Question

A Carnot engine has an efficiency of 50% when its sink is at a temperature of 27℃. The temperature of the source is
(A) 300℃
(B) 327℃
(C) 373℃
(D) 273℃

Answer 1

Hint
The efficiency of the Carnot engine is given by $\left( {1 - \dfrac{{{{\rm{T}}_2}}}{{{{\rm{T}}_1}}}} \right)$ i.e. the Carnot engine operates between two temperatures. ${{\rm{T}}_2}$ is the temperature of the sink and ${{\rm{T}}_1}$ is the temperature of the source.

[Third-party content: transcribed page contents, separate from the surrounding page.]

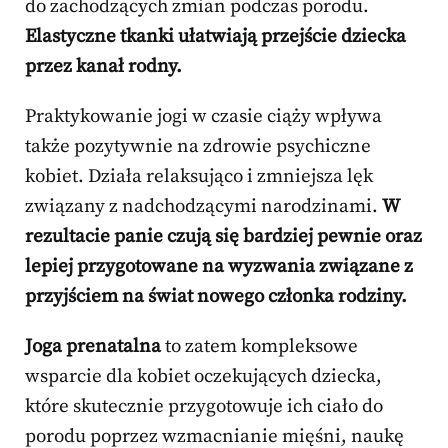
do zachodzących zmian podczas porodu.
Elastyczne tkanki ułatwiają przejście dziecka
przez kanał rodny.
Praktykowanie jogi w czasie ciąży wpływa
także pozytywnie na zdrowie psychiczne
kobiet. Działa relaksująco i zmniejsza lęk
związany z nadchodzącymi narodzinami.
W
rezultacie panie czują się bardziej pewnie oraz
lepiej przygotowane na wyzwania związane z
przyjściem na świat nowego członka rodziny.
Joga prenatalna
to zatem kompleksowe
wsparcie dla kobiet oczekujących dziecka,
które skutecznie przygotowuje ich ciało do
porodu poprzez wzmacnianie mięśni, naukę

Complete step by step solution
Given, the efficiency of the Carnot engine is, ${\rm{\eta }} = 50{\rm{\% }} = \dfrac{{50}}{{100}} = 0.5$
The temperature of the sink of the Carnot engine,
The temperature in Kelvin is given by, ${{\rm{T}}_2} = 27 + 273 = 300$ K
The efficiency of the cycle of Carnot engine is given by,
${\rm{\eta }} = 1 - \dfrac{{{{\rm{T}}_2}}}{{{{\rm{T}}_1}}}$
Where ${{\rm{T}}_1}$ is the temperature of the source and ${{\rm{T}}_2}$ is the temperature of the sink.
On putting the values of each term, we get
$0.5 = 1 - \dfrac{{300}}{{{{\rm{T}}_1}}}$
$\dfrac{{300}}{{{{\rm{T}}_1}}} = 0.5$
${{\rm{T}}_1} = \dfrac{{300}}{{0.5}}$
${{\rm{T}}_1} = 600$ K
${{\rm{T}}_1} = {600}^{0}C-{273}^{0}C$
${{\rm{T}}_1} = {327}^{0}C$
The temperature of the source in will be given by,
Therefore, (B) is the required solution.

Additional information
According to Carnot theorem; The Carnot engine work between two temperatures, where the temperature of the hot reservoir is ${{\rm{T}}_1}$ and the temperature of the cold reservoir is ${{\rm{T}}_2}$. And, the efficiency of any engine cannot be more than the Carnot engine. The efficiency of the Carnot engine does not depend on the nature of the working substance. Also, it is not possible to completely convert heat energy into mechanical work. Therefore, the efficiency of an ideal Carnot engine cannot be 100${\rm{\% }}$.

Note
The conversion of temperature should be done in the ‘Kelvin’ scale. And, for the required answer the temperature must be converted in the ‘Celsius’ scale.